To do
In the ODE-Playground excerpt below, how is long double implemented on the aarch64 platform?

Excerpt

=== Begin Enclosure ===

No planned new features, no known bugs, good test coverage, clean static analysis.

OpenGL display

There is now an OpenGL executable built for each TSM model, and also separate n-body and black hole OpenGL programs. Once you have built the project, use one of these yad UI scripts, or read the docs below to drive directly from the shell:

./ode-playground
./hamiltonian-playground
./blackhole-playground
./blackhole-generator

The n-body and black hole programs will most probably not be documented here, so in these cases the yad UI currently is the documentation.

yad UI

Form or list-based dialogue boxes for launching most common operations using yad

Pure c99 (plus OpenGL)

The programs can be built either with Clang or GCC. All console programs are written to and depend only on the c99 standard and library (strictly speaking, the WG14/N1256 draft standard!). External dependencies (OpenGL, FreeGLUT & GLEW) are only needed for the OpenGL plotters (*-gl).

All simulation floating point operations are executed in long double precision. This gives a choice of precision and performance on different platforms.

Platform Long Double Implementation
x86 / x86-64 80 bit hardware float
armhf 64 bit hardware float
aarch64 128 bit software float

These are converted to float for use by OpenGL.

All scripts are in Posix shell syntax.

Quick Start

Requirements - Debian/Ubuntu packages

sudo apt install bc git build-essential gnuplot-qt lcov freeglut3-dev glew-utils libglew-dev

Optional:

sudo apt install yad feh ffmpeg google-perftools libgoogle-perftools-dev clang-tools

Download

git clone https://github.com/m4r35n357/ODE-Playground/pure_c
cd ODE-Playground

c Build (Clang by default)

make clean && make CCC=gcc
make test

There should be NO errors or warnings.

ODE analysis with Taylor Integrators

These models use the arbitrary-order Taylor Series Method (TSM)

  • Good selection of clients (models) included
  • Investigate the validity of chaotic solutions against integrator order and step size
  • Plot bifurcation (chaos scanning) diagrams, to find "interesting" parameter values to study

There is a script that provides a dialogue-based user interface for most of the supplied models:

./ode-playground

Hamiltonian analysis with Symplectic Integrators

2nd to 10th order Suzuki integrators, with a model to help in visualization. All models except N-Body use Dual Numbers for Automatic Differentiation

Examples:

  • N-Body system
  • Mass-spring system
  • Central mass Newtonian system
  • an analysis example to visualize the symplectic time-stepping sequence for each order of integration.

(The N-body example uses symplectic integration, but not dual numbers, because the differentiation is trivial in this case.)

=== End Enclosure ===

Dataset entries
=== Begin Enclosure ===

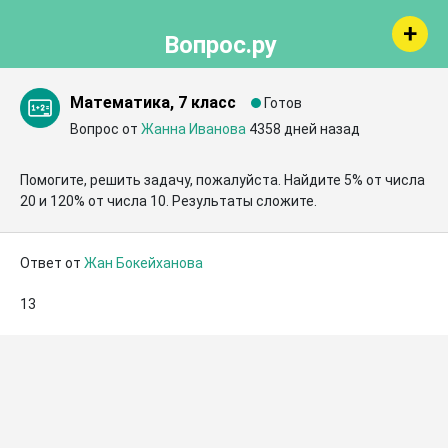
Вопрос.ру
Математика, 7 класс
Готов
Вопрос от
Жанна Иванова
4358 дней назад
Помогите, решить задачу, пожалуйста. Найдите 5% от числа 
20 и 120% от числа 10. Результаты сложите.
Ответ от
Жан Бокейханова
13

=== End Enclosure ===
=== Begin Enclosure ===

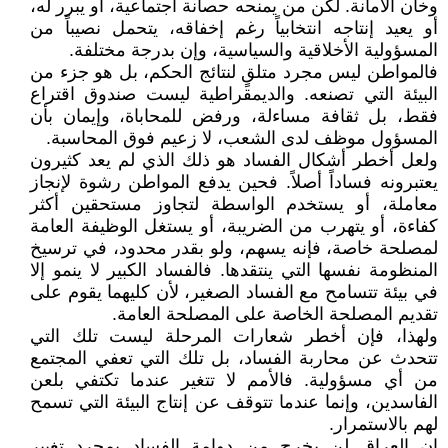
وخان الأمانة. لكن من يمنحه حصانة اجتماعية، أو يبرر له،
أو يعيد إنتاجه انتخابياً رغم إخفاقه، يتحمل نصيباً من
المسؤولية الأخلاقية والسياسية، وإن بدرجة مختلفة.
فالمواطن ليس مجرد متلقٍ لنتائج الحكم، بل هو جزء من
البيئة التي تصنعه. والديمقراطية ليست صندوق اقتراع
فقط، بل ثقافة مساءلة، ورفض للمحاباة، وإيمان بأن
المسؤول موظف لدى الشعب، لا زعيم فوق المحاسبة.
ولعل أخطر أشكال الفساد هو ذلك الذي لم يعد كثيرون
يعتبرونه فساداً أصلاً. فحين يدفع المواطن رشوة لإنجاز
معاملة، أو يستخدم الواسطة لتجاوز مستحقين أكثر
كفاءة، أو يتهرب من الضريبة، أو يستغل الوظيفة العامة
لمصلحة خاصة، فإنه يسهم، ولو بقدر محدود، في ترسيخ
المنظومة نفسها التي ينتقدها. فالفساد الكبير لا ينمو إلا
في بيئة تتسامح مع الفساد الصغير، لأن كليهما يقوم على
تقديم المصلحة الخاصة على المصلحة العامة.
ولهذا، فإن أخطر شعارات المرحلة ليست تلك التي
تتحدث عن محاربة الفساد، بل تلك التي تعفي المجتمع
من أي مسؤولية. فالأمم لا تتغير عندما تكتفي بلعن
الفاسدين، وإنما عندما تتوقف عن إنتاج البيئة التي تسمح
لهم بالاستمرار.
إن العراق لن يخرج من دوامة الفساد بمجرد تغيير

=== End Enclosure ===

Solution below
As a 128 bit software float.